Todos concordaram em que Decébalo se tornaria o rei do novo reino. E Decébalo, falando como rei, chamou Jugurta para o seu lado direito e disse:
- “Quando, vencedores formos, quando um só reino celta nascer, este ao meu lado, Jugurta , que a todos mostra sua beleza e coragem, será meu fiel praepositus.”
Um silêncio sepulcral seguiu-se à fala de Decébalo. Todos os chefes olhavam ao corpo imberbe de Jugurta.
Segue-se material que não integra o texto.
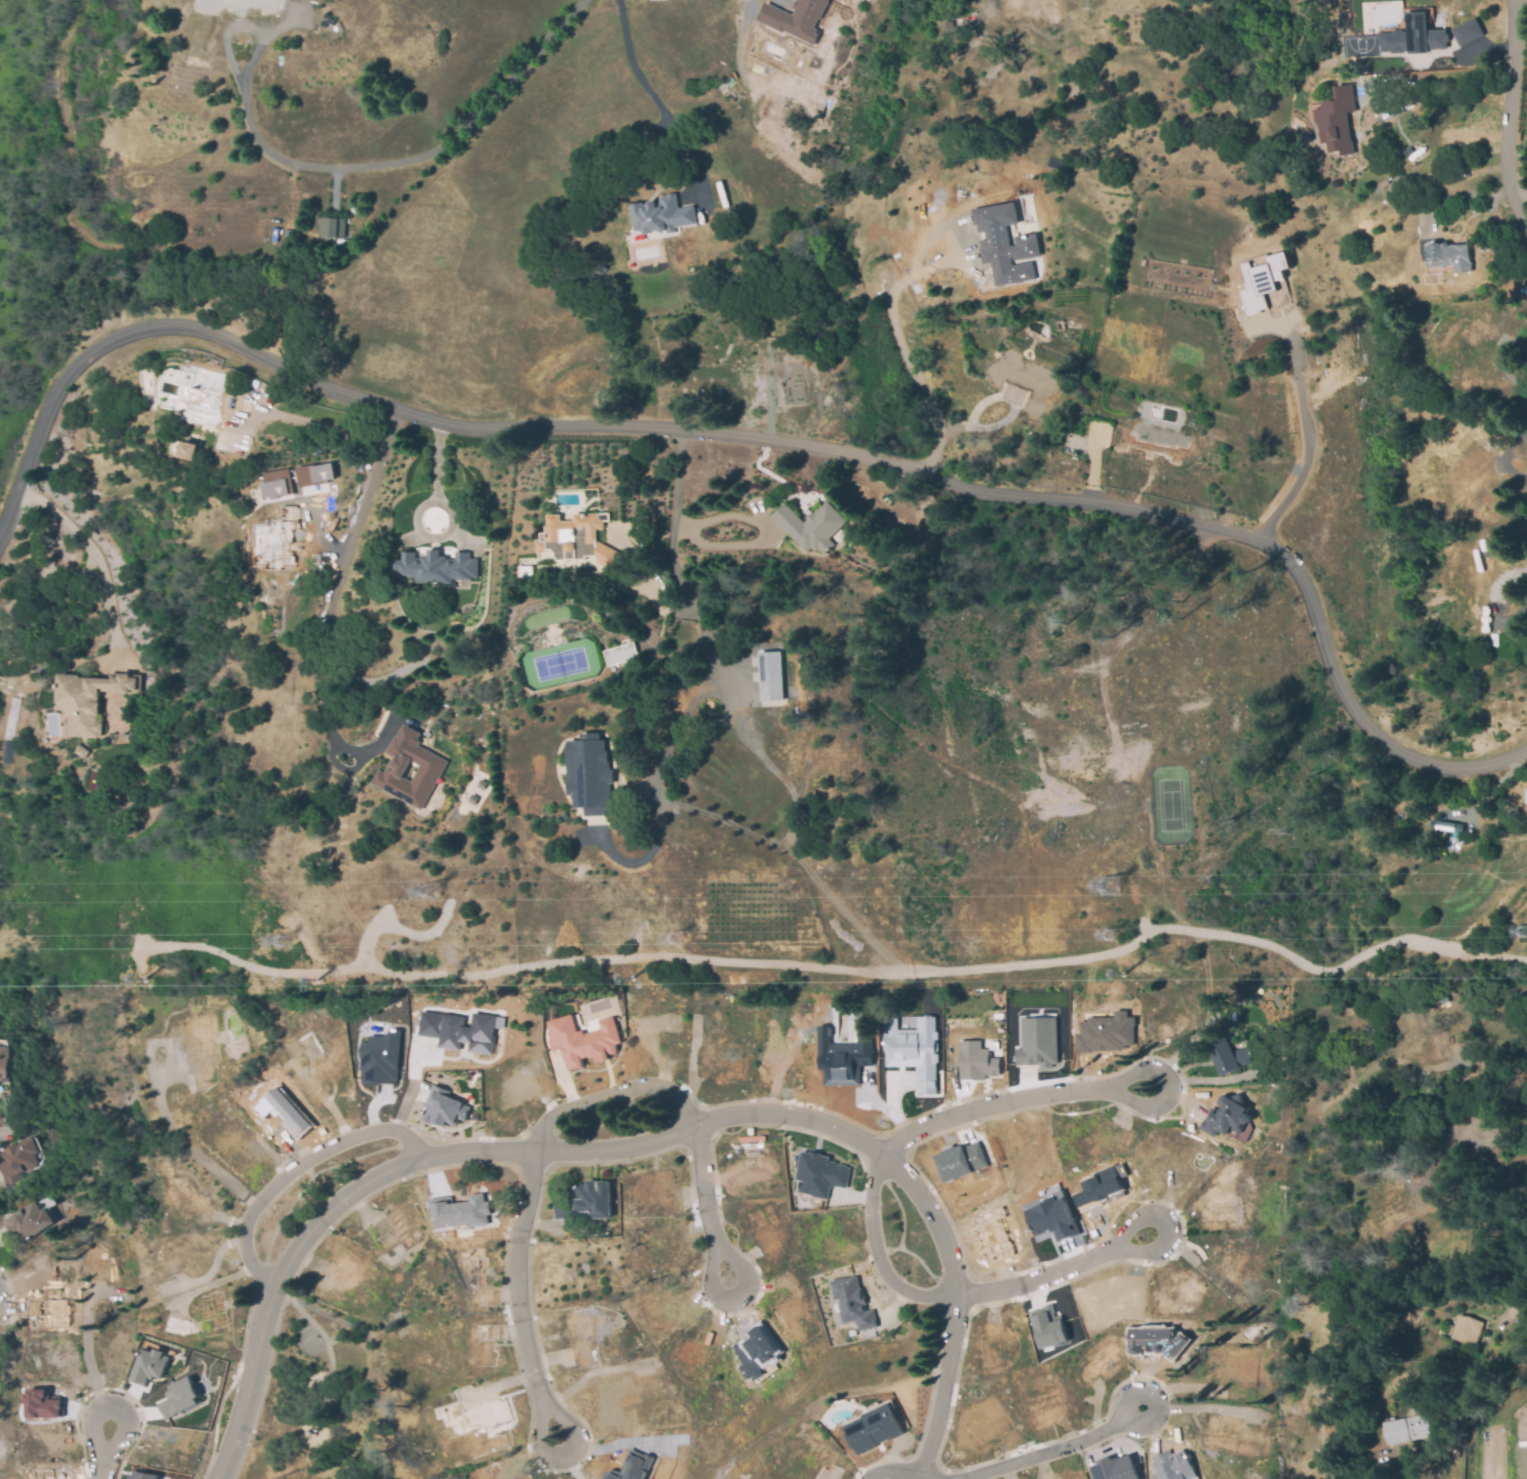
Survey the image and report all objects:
road: (1520, 7)
road: (983, 12)
building: (793, 19)
road: (250, 25)
road: (745, 25)
building: (1464, 31)
building: (1410, 37)
road: (651, 94)
road: (1447, 94)
road: (1508, 117)
building: (1333, 120)
road: (419, 158)
road: (1459, 197)
building: (658, 218)
building: (331, 219)
building: (1002, 246)
building: (1449, 256)
building: (1257, 283)
road: (893, 330)
building: (202, 399)
road: (993, 426)
road: (1310, 428)
road: (761, 443)
building: (188, 450)
building: (316, 472)
building: (278, 482)
building: (811, 521)
road: (672, 523)
road: (768, 529)
building: (550, 532)
building: (270, 545)
road: (91, 549)
building: (429, 557)
building: (527, 572)
road: (332, 586)
building: (620, 656)
park: (559, 657)
building: (771, 669)
building: (87, 696)
building: (81, 751)
building: (413, 759)
building: (589, 760)
building: (1526, 794)
building: (1445, 826)
building: (473, 847)
power tower: (1107, 886)
power tower: (429, 892)
power tower: (1525, 933)
power tower: (1111, 937)
power tower: (676, 940)
power tower: (281, 943)
road: (838, 968)
power tower: (334, 981)
power tower: (1105, 983)
building: (459, 1032)
building: (1105, 1033)
building: (583, 1041)
building: (1037, 1041)
building: (914, 1049)
building: (1235, 1051)
building: (842, 1058)
building: (380, 1059)
building: (976, 1061)
building: (6, 1062)
road: (411, 1085)
road: (612, 1092)
road: (1067, 1092)
building: (442, 1109)
building: (284, 1111)
building: (1228, 1113)
road: (1459, 1135)
road: (461, 1153)
building: (960, 1159)
building: (22, 1160)
road: (294, 1169)
building: (820, 1175)
building: (1100, 1187)
building: (585, 1200)
building: (460, 1213)
building: (1054, 1214)
building: (32, 1221)
building: (990, 1234)
road: (1109, 1251)
road: (878, 1255)
road: (713, 1260)
building: (852, 1303)
road: (1525, 1307)
road: (960, 1309)
building: (1048, 1327)
building: (1467, 1330)
building: (1155, 1340)
road: (527, 1350)
building: (756, 1350)
building: (149, 1369)
building: (179, 1396)
park: (329, 1397)
road: (1153, 1397)
building: (40, 1402)
road: (112, 1405)
building: (1406, 1429)
building: (872, 1430)
building: (1323, 1433)
road: (1045, 1455)
building: (1173, 1466)
building: (630, 1467)
road: (102, 1469)
building: (1115, 1469)
road: (893, 1471)
road: (1376, 1471)
building: (142, 1474)
road: (927, 1475)

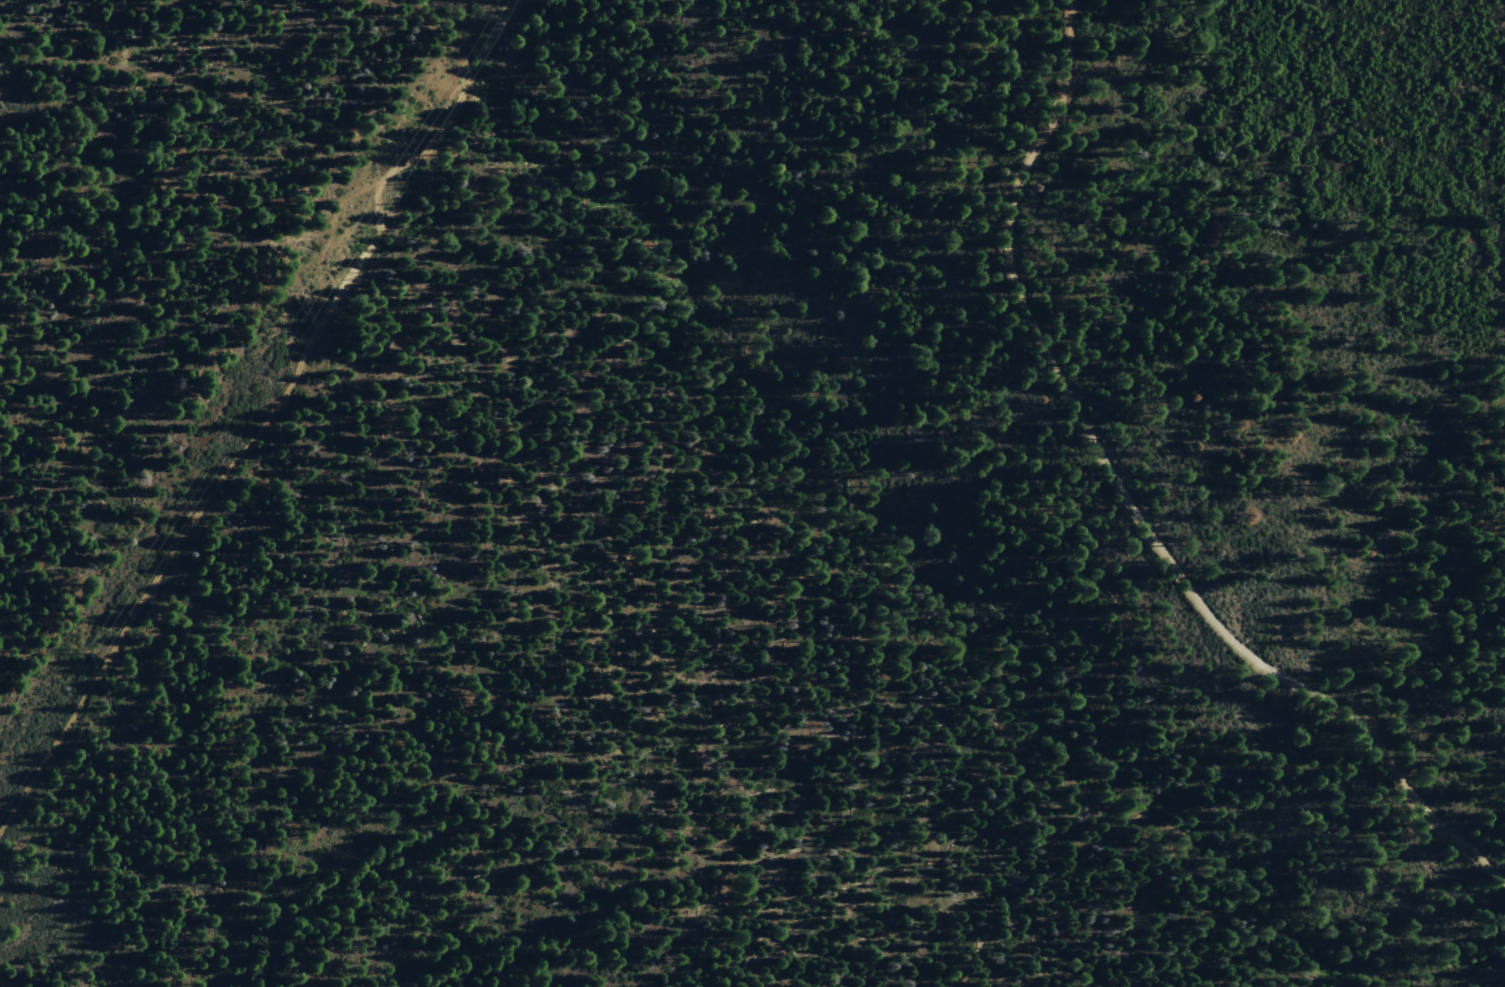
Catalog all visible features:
road: (210, 89)
power tower: (298, 311)
road: (273, 418)
road: (1128, 501)
power tower: (88, 651)

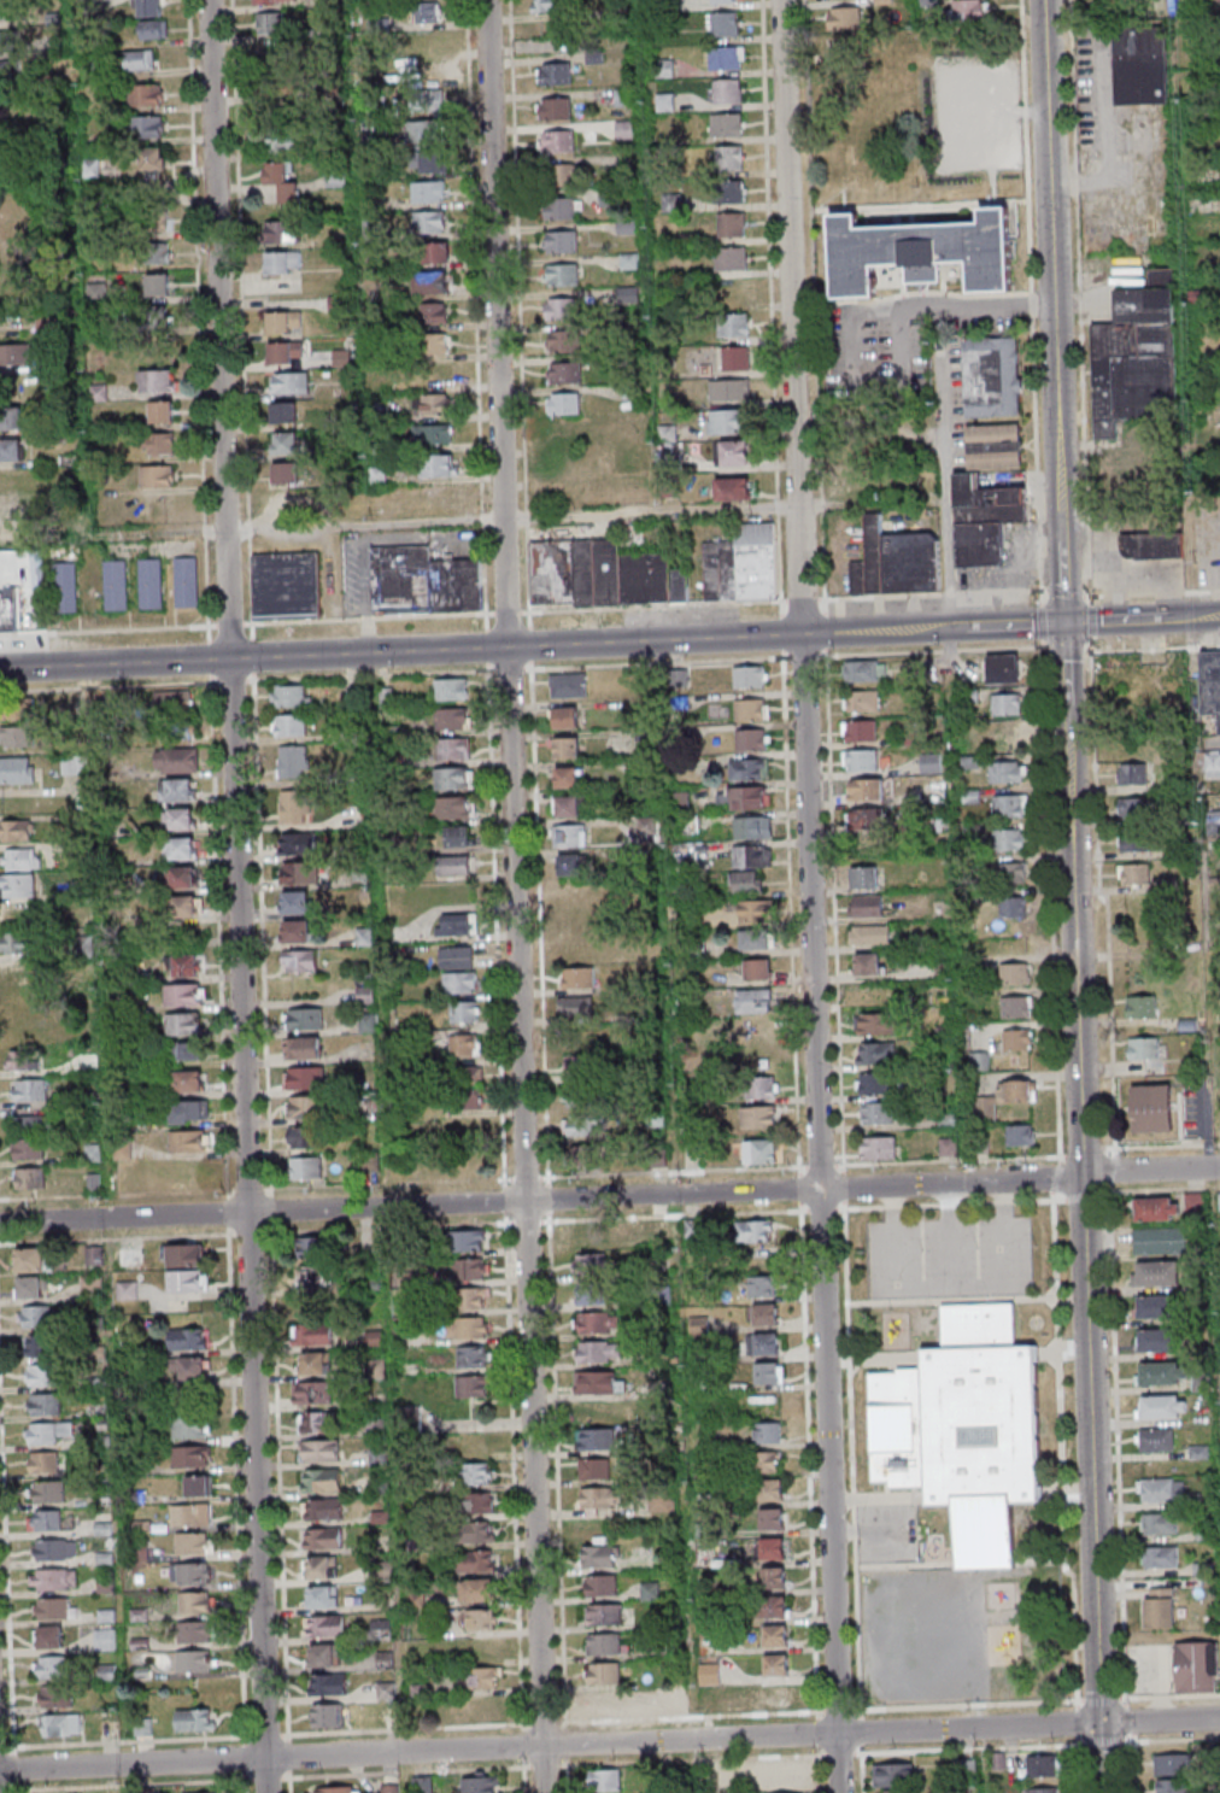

A lua, no céu claro, sem nuvens, iluminavam o corpo forte e Jugurta se assemelhava a Oenghus, deus da juventude.
E Decébalo, olhando lascivamente para Jugurta, exigiu sua aproximação e tocou-o nas nádegas.
Com um único golpe de sua espada Jugurta decepou o pescoço de Decébalo, tomou-a pelos cabelos e, ainda jorrando sangue, ofereceu-a a Aracha. Depois, massacrou-a para liberar a alma, e disse:
- “O rei serei eu. Cuidado, eu aviso: Aracha, a gralha que se alimenta da cabeça dos guerreiros está faminta, melhor alimentá-la com cabeças de inimigos. À luta.”
E chefiados por Jugurta, que, encantado com a possibilidade de uma guerra permanente, os celtas iniciaram, depois de sete dias de preces, orações e sacrifícios, ataques e incursões aos mais fortes acampamentos inimigos. E a todos venciam. E pilhavam, e decepavam cabeças, e cobravam pertences, ouros e alimentos pela liberdade e fuga dos inimigos. Dois outros solstícios de inverno foram comemorados.
E as incursões iniciadas nas montanhas cantábricas e altiplanos gálicos chegaram aos Alpes. Jugurta, ainda jovem, era querido e procurava ser justo. Dividia os saques entre as tribos, negociava com os comandantes inimigos e sonhava chegar ao reino dos romanos. Já nos Alpes, cercaram e saquearam um fortificado acampamento e cidade inimiga, Jugurta se deu conta que estava cercado de inimigos.
Reuniu seus chefes guerreiros e ordenou:
- “Vamos fugir todos. Vamos, antes, cortar nossos longos cabelos, pintar nossos corpos com tinta escura, até parecermos com os inimigos e vamos, cada um por si, acompanhados por Bardo e sua música, caminhar até a cidade onde mora o rei dos reis dos inimigos. Lá nos encontraremos para a grande batalha.
E todos fugiram. Bardo os acompanhava e com sua música enaltecia os feitos e a bravura dos celtas. E os bravos guerreiros se encontraram em Roma em um solstício de verão.
O sol ardia durante todo o longo dia! A noite demorava chegar. Quando chegou, protegidos pelos escombros de muralhas os guerreiros se reuniram. Jugurta falou:
- “Chegamos, finalmente, à casa do inimigo maior. Amanhã, ao longo de tão grande dia, assaltaremos o palácio e serei eu, Jugurta, tão belo como Oenghus, o rei de todos: dos amigos e dos inimigos. De Roma à Gália, dos Alpes ao mar Cantábrico: um único rei. À luta.”
A amanhecer o dia Jugurta e os seus bravos guerreiros estavam cercados. Centenas, milhares de soldados romanos, alguns a cavalo, outros a pé, acompanhados por enormes e negros cães Mastim, cercavam a muralha e os escombros onde os celtas se escondiam. Um emissário exigiu a presença de Jugurta ao Palácio, onde o soberano romano o aguardava. Os bravos guerreiros celtas queriam a luta; crentes que suas almas integrariam outros corpos, assim que liberadas do corpo, não temiam a morte. Jugurta, no entanto, preferiu ir ter com o soberano.
E no suntuoso palácio, frente ao trono, recebeu a ordem:
- “Ajoelha!”
E Jugurta ajoelhou-se.
E o soberano:
-“Agora, dispa-se!”
E Jugurta despiu-se.
-“Mata!”, ordenou o rei.
E o corpo nu de Jugurta, transportado por dois nobres, foi solenemente devolvido aos guerreiros celtas que o levou até o alto de uma montanha, onde teve sua cabeça cortada e esmigalhada para liberar sua alma e a ofereceram a Badba.
Duas gralhas surgiram na árvore alta e observaram a cabeça esmigalhada.
Os guerreiros voltaram para as suas montanhas.